I'm curious about other (older) dual West Point couples with kids and how the kids viewed mom. I find myself omitting that I, also, graduated from West Point when the kids see pictures of cadets or Trophy Point, etc. When talk turns to West Point, I always highlight what dad and grandpa did there.
I guess my husband and I both qualify as an "older grad couple" :-)-both class of '87.
We have three children. Our daugther is oldest at 14, and two boys are 11 and 6.
I think what you explain in your posting is very NORMAL.
You are pointing out the obvious male role models for your young sons - Dad and grandpa.
(You will know when they will appreciate hearing about your accomplishments too.)
BTW - I've been at home, primarily raising our children (and enabling my husband:-) since completing my active duty obligation in '93.
You (We) worked our butts off at West Point, just as much (if not more than) our male counterparts. Don't sell yourself short in being a positive role model for your children - both SONS and daughters! Kids are smarter than we think, and if we (women) start diminishing the "anyone can do this" perception, we'll shoot ourselves in our colletive feet!
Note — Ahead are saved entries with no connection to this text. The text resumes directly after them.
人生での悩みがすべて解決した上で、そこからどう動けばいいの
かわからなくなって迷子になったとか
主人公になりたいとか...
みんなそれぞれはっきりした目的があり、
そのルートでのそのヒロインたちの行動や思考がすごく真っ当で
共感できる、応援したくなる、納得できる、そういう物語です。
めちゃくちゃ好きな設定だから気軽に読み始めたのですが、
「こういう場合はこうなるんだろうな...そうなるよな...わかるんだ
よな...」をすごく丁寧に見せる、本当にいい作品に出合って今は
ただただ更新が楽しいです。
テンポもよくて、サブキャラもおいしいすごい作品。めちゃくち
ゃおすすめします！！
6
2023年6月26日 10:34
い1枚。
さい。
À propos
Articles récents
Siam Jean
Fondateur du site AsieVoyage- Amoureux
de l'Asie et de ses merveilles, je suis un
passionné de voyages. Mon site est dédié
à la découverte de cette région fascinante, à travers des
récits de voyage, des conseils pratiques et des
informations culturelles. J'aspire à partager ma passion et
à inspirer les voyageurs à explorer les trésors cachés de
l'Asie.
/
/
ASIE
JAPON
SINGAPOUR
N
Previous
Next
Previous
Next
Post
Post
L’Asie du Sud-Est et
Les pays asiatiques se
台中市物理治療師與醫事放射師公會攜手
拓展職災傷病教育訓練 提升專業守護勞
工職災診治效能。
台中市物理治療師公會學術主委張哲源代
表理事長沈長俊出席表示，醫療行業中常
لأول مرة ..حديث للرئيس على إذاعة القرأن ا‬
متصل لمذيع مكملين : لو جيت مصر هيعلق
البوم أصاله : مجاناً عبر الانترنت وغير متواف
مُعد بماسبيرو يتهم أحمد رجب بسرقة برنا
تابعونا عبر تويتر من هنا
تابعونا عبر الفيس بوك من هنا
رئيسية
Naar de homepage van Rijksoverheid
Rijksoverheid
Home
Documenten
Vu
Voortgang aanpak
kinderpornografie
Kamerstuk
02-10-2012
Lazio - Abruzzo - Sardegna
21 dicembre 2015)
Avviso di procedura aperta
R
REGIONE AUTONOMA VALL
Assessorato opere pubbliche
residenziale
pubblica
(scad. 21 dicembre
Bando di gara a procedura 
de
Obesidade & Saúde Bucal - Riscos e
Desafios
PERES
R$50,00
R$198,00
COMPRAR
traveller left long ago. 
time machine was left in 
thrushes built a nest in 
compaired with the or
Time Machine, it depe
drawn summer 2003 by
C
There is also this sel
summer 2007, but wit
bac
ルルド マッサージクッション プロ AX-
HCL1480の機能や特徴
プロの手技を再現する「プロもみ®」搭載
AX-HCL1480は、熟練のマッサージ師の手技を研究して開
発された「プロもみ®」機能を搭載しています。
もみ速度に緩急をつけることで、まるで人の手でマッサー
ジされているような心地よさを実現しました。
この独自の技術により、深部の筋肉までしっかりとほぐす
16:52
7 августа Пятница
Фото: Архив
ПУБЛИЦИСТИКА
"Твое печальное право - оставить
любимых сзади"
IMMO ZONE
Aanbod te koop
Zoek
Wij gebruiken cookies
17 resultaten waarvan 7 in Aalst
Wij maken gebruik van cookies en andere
I married an Air Force officer (ROTC, USC - well, SOMEBODY in the family had to come from a school with a solid football team - that's Southern Cal, not South Carolina). Both of us offer lessons from our military experiences to our sons (6 and 8) and I lead our school's Veteran's Day activities. He's the cook in the family (personal hobby) and now our 6 year old wants to grow up and be a professional chef (which are mainly men, BTW, not women). Both boys love the fact that mom is 'cool' in the woods for camping and can handle the hikes (that's debatable). Both parents can share the 'traditional' roles in a family without sacrificing any manliness or femininity. My 2 mobilizations in the Army Reserve gave our boys lots of Dad time, which has made us all stronger and independent (but we're also glad that I'm now retired).
And so I traded a US Army uniform for a Boy Scout uniform and am using skills from the Army (and business since I work full time for Northrop Grumman) in helping lead young boys (and their families) in our small town of 3500 people.
Vicki (Vogel) Flack
If they ever get teased about "your momma wears Amry boots!," our boys will say "You bet!"
I do have similar views as Vicki on this topic, although I DON'T GO CAMPING!! :)
My children (4--2 boys, 2 girls) know that both Mommy AND Daddy graduated from WP. They know that we're both very capable at a lot of things. Daddy cooks better; Mommy knows more about lacrosse. Daddy is the "soccer mom;" Mommy makes sure school stuff is taken care of.
The most important thing we do for our children, I think, is encourage them IN THEIR OWN ABILITIES. They don't have to worry about living up to what Mommy and Daddy did at WP or what the other ones are doing now b/c each of them has something that makes him/her unique. THAT is what we focus on.
Sure, we show pictures of us. But we show pictures of them growing up, too. What makes each special? The pictures often show it when they are young, just as ours do when we were...
I am a bit older and my son is about to graduate from George washington University and be commissioned a 2lt Aviation, US Army. I am a WP grad and my husband is a University of South Florida Grad. We met during the basic course. Our son has always been proud of the military service of both his parents. When he was smaller he was quick to tell people that only his Mom was a WP grad and thought "your mother wears Army boots" was a complement. I guess the times have changed and now it is.
I find that people seem to always assume my husband is the west point grad and FBI agent, but both my husband and my son set them straight.
Be proud of being a WPW, your kids will just make that as part of what a Mom is. Marene
As a USNA gran married to a USNA grad, I wonder why female USMA grads are ashamed of their college and service? Why would you "omit" the details of your service to your boys? Why only emphasize what dad or grandpa did? Do you emphasize that you like to cook and clean house so that the boys grow up knowing that women can not do anythign that a man can do? What is this teaching them? This seems very odd to me. Can you help me to understand why you would not tell them all that you did and that women are capable of doing??